Clients should be prepared to bear a substantial loss of capital. There can be no assurance that the
investment objectives of any Client will be achieved.
As a general matter, the Funds are organized as Delaware limited partnerships or limited liability
companies. Certain Funds and SMAs participate in structures comprised of parallel funds and accounts,
which generally invest in assets side-by-side on a pro-rata, pari-passu basis (based upon capital
commitments or other agreed upon methodology) with the other Funds. The Adviser can also provide
investors with the opportunity to participate in a co-investment with a particular Fund. The capital
commitments associated with a co-investment vary with each investment opportunity.
This brochure generally includes information about the Adviser and its relationships with its Clients and
affiliates. While much of this brochure applies to all such Clients and affiliates, certain information
included herein applies to specific Clients or affiliates only. This brochure does not constitute an offer to
sell or solicitation of an offer to buy any securities.

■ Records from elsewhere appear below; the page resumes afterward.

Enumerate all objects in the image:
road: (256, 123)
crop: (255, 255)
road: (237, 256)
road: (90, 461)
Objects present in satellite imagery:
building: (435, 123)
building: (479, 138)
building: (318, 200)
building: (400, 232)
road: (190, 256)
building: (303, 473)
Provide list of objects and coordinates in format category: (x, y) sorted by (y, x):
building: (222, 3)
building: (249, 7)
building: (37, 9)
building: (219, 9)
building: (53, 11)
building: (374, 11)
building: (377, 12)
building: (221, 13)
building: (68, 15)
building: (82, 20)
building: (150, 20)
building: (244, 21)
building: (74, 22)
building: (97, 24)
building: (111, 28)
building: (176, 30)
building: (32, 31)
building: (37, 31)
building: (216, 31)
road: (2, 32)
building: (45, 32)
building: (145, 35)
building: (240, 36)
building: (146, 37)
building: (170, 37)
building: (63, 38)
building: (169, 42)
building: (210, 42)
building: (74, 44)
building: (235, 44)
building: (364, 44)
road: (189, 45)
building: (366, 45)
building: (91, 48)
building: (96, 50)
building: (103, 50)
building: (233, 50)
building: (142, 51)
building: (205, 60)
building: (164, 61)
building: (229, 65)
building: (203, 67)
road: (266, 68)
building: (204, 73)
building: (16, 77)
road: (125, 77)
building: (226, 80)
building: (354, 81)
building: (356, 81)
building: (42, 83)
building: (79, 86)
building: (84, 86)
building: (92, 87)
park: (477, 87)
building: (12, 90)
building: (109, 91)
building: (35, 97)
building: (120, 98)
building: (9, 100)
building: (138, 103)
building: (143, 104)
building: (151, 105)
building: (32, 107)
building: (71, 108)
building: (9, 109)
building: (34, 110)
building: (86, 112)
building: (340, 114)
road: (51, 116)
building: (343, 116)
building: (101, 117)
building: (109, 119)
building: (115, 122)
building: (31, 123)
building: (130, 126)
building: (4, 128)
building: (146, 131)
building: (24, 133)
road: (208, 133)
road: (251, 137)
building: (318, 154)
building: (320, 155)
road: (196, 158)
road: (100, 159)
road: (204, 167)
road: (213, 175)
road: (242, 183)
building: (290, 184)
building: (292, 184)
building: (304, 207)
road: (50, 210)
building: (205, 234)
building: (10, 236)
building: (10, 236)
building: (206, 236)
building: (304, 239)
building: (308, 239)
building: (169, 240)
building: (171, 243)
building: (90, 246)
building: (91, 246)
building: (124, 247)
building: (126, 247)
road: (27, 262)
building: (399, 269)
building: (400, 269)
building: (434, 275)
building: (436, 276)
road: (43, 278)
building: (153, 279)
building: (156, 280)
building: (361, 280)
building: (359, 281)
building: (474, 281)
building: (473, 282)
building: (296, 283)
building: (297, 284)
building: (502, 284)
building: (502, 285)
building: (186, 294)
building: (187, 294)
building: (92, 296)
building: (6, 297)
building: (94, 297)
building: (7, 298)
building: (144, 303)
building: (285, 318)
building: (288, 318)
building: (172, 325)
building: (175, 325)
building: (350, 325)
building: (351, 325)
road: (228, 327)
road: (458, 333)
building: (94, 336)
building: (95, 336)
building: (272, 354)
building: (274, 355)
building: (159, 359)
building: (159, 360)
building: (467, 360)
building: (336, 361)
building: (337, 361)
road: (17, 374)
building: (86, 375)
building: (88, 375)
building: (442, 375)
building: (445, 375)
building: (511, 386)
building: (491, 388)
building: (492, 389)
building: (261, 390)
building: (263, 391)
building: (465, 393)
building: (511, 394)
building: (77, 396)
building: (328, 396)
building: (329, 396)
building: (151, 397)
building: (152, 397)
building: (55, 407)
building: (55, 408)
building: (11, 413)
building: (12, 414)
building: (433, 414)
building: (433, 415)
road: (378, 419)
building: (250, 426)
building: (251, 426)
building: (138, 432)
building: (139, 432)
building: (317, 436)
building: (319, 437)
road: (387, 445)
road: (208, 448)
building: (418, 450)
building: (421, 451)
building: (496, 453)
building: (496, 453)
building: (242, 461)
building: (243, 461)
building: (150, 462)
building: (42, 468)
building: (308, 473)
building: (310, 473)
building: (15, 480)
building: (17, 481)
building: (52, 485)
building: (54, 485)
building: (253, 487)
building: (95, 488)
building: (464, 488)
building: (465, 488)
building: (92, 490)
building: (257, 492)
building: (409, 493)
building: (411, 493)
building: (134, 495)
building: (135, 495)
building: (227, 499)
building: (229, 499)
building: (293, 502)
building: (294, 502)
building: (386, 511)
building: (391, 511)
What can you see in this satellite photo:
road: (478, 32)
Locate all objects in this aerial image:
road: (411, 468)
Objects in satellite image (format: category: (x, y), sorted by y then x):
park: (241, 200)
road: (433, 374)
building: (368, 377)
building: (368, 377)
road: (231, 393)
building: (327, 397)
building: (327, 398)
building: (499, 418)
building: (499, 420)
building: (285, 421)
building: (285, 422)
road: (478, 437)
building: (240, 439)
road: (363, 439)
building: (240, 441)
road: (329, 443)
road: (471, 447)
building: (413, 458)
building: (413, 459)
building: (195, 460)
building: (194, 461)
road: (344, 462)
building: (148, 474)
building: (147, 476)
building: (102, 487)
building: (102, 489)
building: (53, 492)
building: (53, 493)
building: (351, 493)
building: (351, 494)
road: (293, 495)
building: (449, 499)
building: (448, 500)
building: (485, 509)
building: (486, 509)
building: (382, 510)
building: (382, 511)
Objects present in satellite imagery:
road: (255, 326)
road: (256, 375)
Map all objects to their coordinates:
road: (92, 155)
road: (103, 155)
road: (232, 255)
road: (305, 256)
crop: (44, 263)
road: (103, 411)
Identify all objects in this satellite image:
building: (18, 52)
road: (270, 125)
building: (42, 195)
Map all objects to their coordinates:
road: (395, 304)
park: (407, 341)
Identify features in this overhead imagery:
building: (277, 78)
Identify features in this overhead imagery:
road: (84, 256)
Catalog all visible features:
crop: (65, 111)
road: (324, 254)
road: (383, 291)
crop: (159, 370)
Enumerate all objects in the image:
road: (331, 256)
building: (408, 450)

The Adviser does not participate as a manager in any wrap fee programs.
The Adviser is wholly owned by CenterSquare Investment Management LLC (“CenterSquare”), which is
likewise registered with the U.S. Securities and Exchange Commission (the “SEC”) as an investment
adviser. By way of background, on September 30, 2019, CenterSquare acquired all ownership interests of
the Adviser (other than with respect to certain membership interests related to rights of Performance
Compensation defined in Item 5 below), while keeping the executive management team of the Adviser
intact. At the time of acquisition, the Adviser’s Executive Officers and other employees became
employees of CenterSquare with responsibility for managing CenterSquare’s private real estate
debt investment platform. The Adviser continues to manage its legacy discretionary investment
management services provided to private funds that are offered to investors on a private placement
basis and to individual separately managed accounts.
CenterSquare is wholly owned by CenterSquare Investment Management Holdings LLC (“CenterSquare
Holdings”). Funds managed by a subsidiary of Lovell Minnick Partners LLC (“Lovell”), a private equity
firm, along with a co-investor, own a majority ownership interest in CenterSquare Holdings. CenterSquare
Management Equity Holdings LLC (“CSME”) also has primary ownership which is owned and controlled
by certain executive officers of CenterSquare (“Executive Officers”). Certain other employees of
CenterSquare have also invested in CSME. As a result of the allocation of profit interests, CSME has a
significant ongoing economic interest in CenterSquare Holdings which is in excess of its ownership interest
based on capital invested. The Executive Officers of CenterSquare control the day-to-day operations of
CenterSquare. CenterSquare, formerly CSIM Investment Management LLC, was organized and formed in
September 2017. Other minority interests in CenterSquare Holdings are held by certain former employees,
officers, and affiliates of RCG, an independent director appointed by Lovell, and CenterSquare’s third-
party lender. Further information about CenterSquare can also be found in CenterSquare’s Form ADV
which is available on the SEC’s Investment Adviser Public Disclosure website located at
www.adviserinfo.sec.gov.
As of December 31, 2023, the Adviser’s regulatory assets under management were approximately
$1,141,714,000 representing Clients’ gross assets (at fair value) plus other adjustments including uncalled
commitments as of that date. This calculation is based on estimated and unaudited information and are
therefore subject to change. The Adviser does not currently manage any non-discretionary Client assets.